Antimicrobial components present OEMs with a distinctive new feature, which offers a key differentiator in a highly competitive market. Consider the choice your customers face – do they buy an electronic device built using proven, highly functional and high performance component parts, or an identical product which provides all of these features plus protection against the spread of surface bacteria? It sounds like a no brainer.
New expectations for component parts
Controlling the spread of harmful microbes will only grow in importance in time as the general public become more aware of how surface bacteria is spread. As well as being a key tactile part of product design - perhaps even a design feature - the humble switch now has a significant role to play in preventing the spread of surface bacteria and by choosing these antimicrobial component parts, an OEM ensures their product boasts the same advantages.

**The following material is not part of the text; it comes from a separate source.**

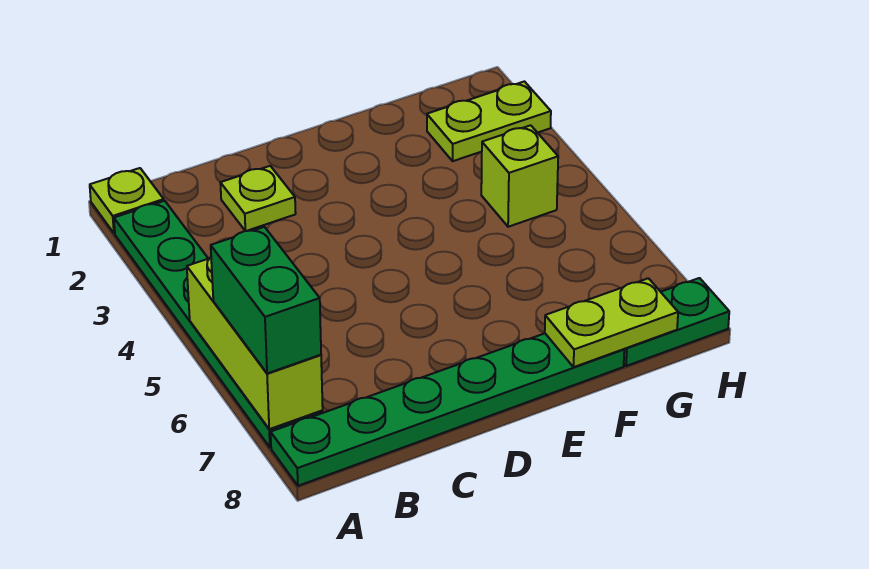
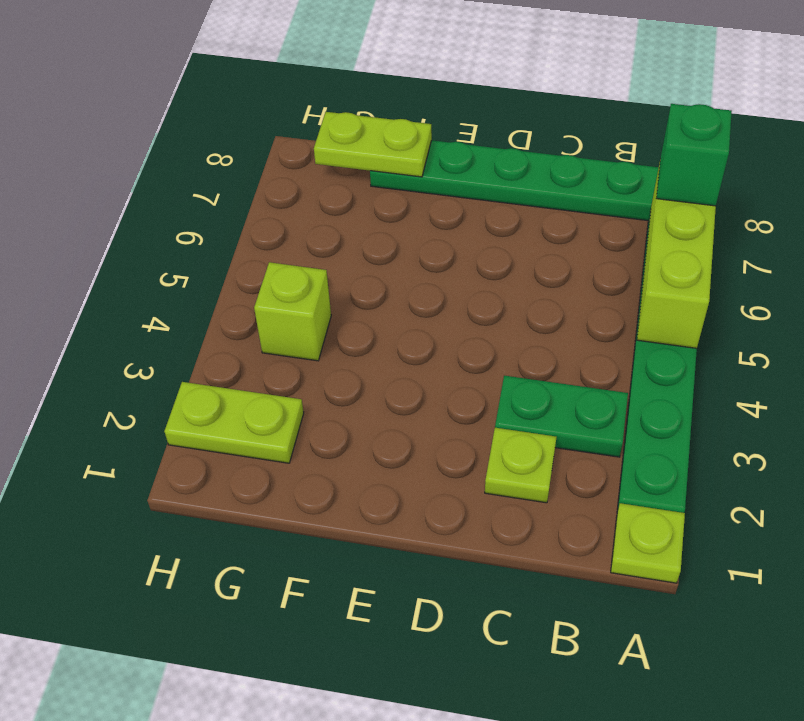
green 1x2 brick [211,227,321,373] -> green 1x1 brick [656,104,732,206]
green 1x2 plate [624,278,729,366] -> green 1x2 plate moved to [495,376,628,457]

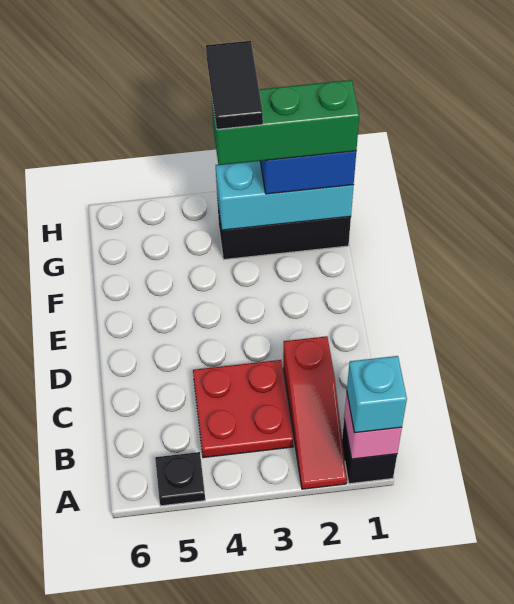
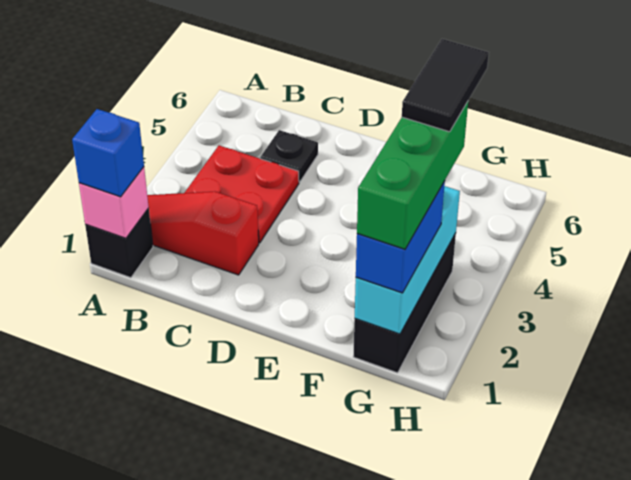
cyan 1x1 brick [347,356,407,433] -> blue 1x1 brick [72,109,144,197]
black 1x1 plate [155,452,205,506] -> black 1x1 plate moved to [260,130,318,182]
black 1x2 tile [206,41,263,129] -> black 1x2 tile turned to [402,39,489,132]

Elektron Technology’s produces a range of popular Arcolectric standard and miniature rocker switches, push button switches, double pole switches and splash/dust covers. During the moulding process, these are manufactured with leading evidence-based antimicrobial technology provider BioCote’s silver ion technology. This creates what are believed to be the world’s first antimicrobial appliance switches. Arcolectric’s antimicrobial ranges present OEMs with a distinctive new feature, which offers a key point of end equipment differentiation and significantly enhances the benefits to the end user or the product.